Neste sentido, ao desenvolver essas competências e conhecimentos, os Zootecnistas estarão bem equipados para enfrentar os desafios e aproveitar as oportunidades no campo da reprodução animal, contribuindo para o avanço da pecuária nacional.

9. Como o senhor vê a evolução da biotecnologia reprodutiva em relação à sustentabilidade e à produção de carne de forma mais eficiente e ambientalmente amigável?

Vejo a evolução da biotecnologia reprodutiva como um fator crucial para tornar a produção de carne mais eficiente e ambientalmente amigável. Ele destaca os seguintes pontos:

Aumento de produtividade: As biotecnologias permitem a intensificação dos sistemas de produção, resultando em maior eficiência.

Seleção genômica: Identificação e propagação de animais com melhor conversão alimentar e resistência a doenças, reduzindo a necessidade de ração e medicamentos.

Otimização das biotécnicas reprodutivas: Melhoria na taxa de prenhez e aumento no número de bezerros nascidos por ano.

Disseminação rápida de genética de alto valor: Melhoria rápida e eficiente da qualidade do rebanho.

Monitoramento contínuo da saúde e bem-estar animal: Intervenções precoces, redução de estresse e mortalidade dos animais.

Alinhamento com a sustentabilidade: A biotecnologia reprodutiva contribui para uma pecuária mais sustentável, com menor impacto ambiental e conservação dos recursos naturais.

Esses avanços não só aumentam a produtividade, mas também garantem que a produção de carne seja mais eficiente e sustentável, promovendo a saúde dos animais e a preservação ambiental.

10. Quais conselhos o senhor daria aos jovens zootecnistas que estão começando sua carreira na área de reprodução animal?

Itens armazenados do conjunto de dados
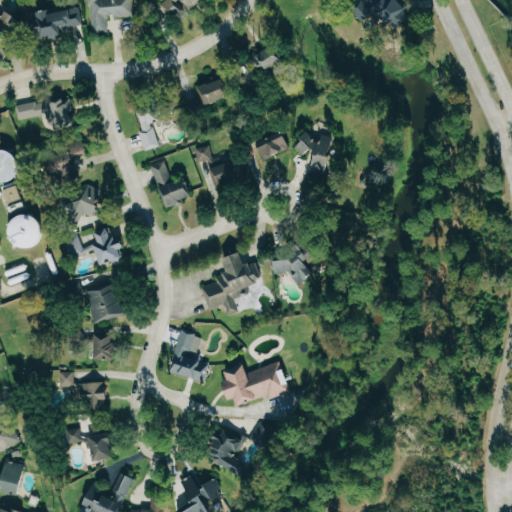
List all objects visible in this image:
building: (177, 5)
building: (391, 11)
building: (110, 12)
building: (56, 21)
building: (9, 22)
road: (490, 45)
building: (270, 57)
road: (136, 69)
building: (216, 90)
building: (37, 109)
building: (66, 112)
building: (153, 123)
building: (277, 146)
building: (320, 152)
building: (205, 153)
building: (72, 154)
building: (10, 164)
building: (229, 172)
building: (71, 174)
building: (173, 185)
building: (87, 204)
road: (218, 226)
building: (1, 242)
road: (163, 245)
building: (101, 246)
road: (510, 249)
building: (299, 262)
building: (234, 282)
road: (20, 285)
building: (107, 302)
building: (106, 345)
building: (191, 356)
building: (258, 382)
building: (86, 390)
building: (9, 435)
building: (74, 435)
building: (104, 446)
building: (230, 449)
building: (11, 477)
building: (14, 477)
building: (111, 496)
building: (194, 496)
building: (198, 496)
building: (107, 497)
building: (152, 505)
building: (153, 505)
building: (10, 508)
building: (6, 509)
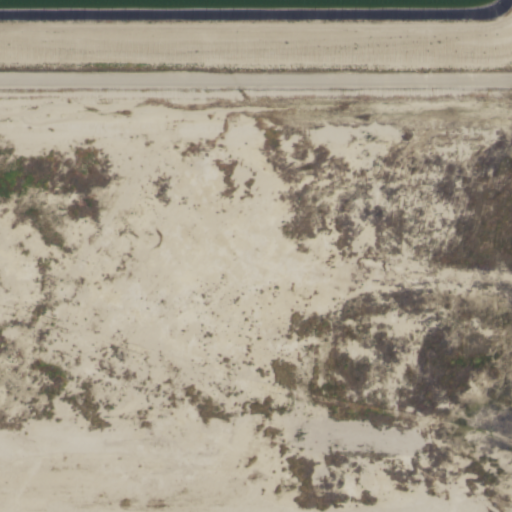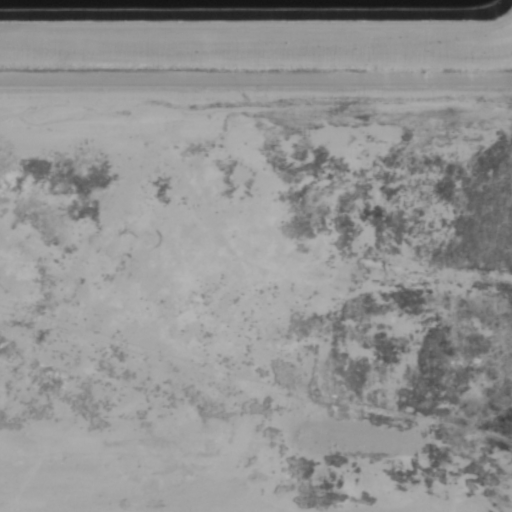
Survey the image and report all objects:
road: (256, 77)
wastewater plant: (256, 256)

▶ _Perguntas_:
a. Responda às perguntas abaixo com base no texto selecionado.
(i) Para o avanço de quê os Zootecnistas contribuirão ao enfrentar os desafios da reprodução animal?
(ii) A necessidade de quais insumos a seleção genômica reduz?
(iii) Que dois resultados a otimização das biotécnicas reprodutivas traz?
b. Reproduza do texto selecionado o trecho que vai de "Neste sentido, ao" até "da pecuária nacional.".

▶ _Respostas_:
a.
(i) Do avanço da pecuária nacional.
(ii) De ração e medicamentos.
(iii) Melhoria na taxa de prenhez e aumento no número de bezerros nascidos por ano.

b.
Neste sentido, ao desenvolver essas competências e conhecimentos, os Zootecnistas estarão bem equipados para enfrentar os desafios e aproveitar as oportunidades no campo da reprodução animal, contribuindo para o avanço da pecuária nacional.